Summary of ‘Zero to One’, Chapter 4: The ideology of competition
Summary: Our educational system and career ladders encourage and celebrate competition. We think of competition as good, and the foundation of business. Actually, competition is destructive and distracting. Foolish companies imitate each other and compete. Wise companies either diverge into new space, or merge into a monopoly.
“Creative monopoly” is good. People believe competition is good, but this is ideology. Our education system quantifies success and encourages competition. It gets worse in higher education, and even worse in careers (think management consulting). I myself competed as a law student, almost reaching the top. I failed to get my prestigious clerkship, but in hindsight this was great. Such careers pay comfortably, but the opportunity costs are enormous: what else could you be doing?
We compare business to war, but it’s only competition which is like war. It’s destructive. We fight because we are similar, not because we are different; we should strive to keep difference.

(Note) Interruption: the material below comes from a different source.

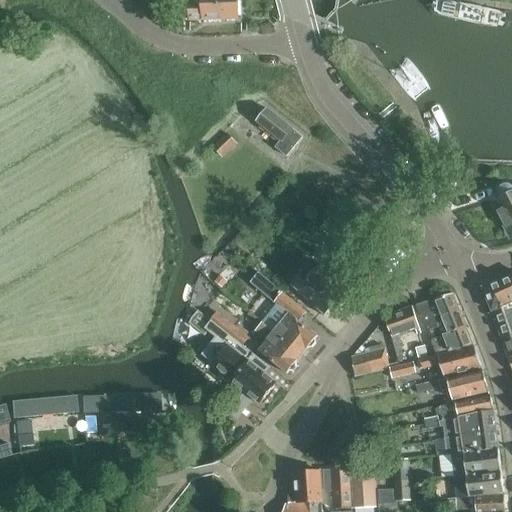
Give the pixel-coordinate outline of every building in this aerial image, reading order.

Microsoft and Google became similar (Bing Search, Google Docs), and competed among themselves while Apple took over. Rivalry causes pointless imitation. Maybe this is why Aspergers people are successful: they don’t feel the need to imitate and compete. Competition can hide a bubble: Pets.com competed with PetStore.com, but actually the “online pet store” market was stupid. Larry Ellison of Oracle loves competing, and accumulates personal enemies at other DB companies, who compete with him in immature ways. At PayPal, we competed with Elon Musk’s X.com, but in Feb 2000 we negotiated a merger, which was great. Where you do have to fight, fight hard; otherwise, try not to fight at all.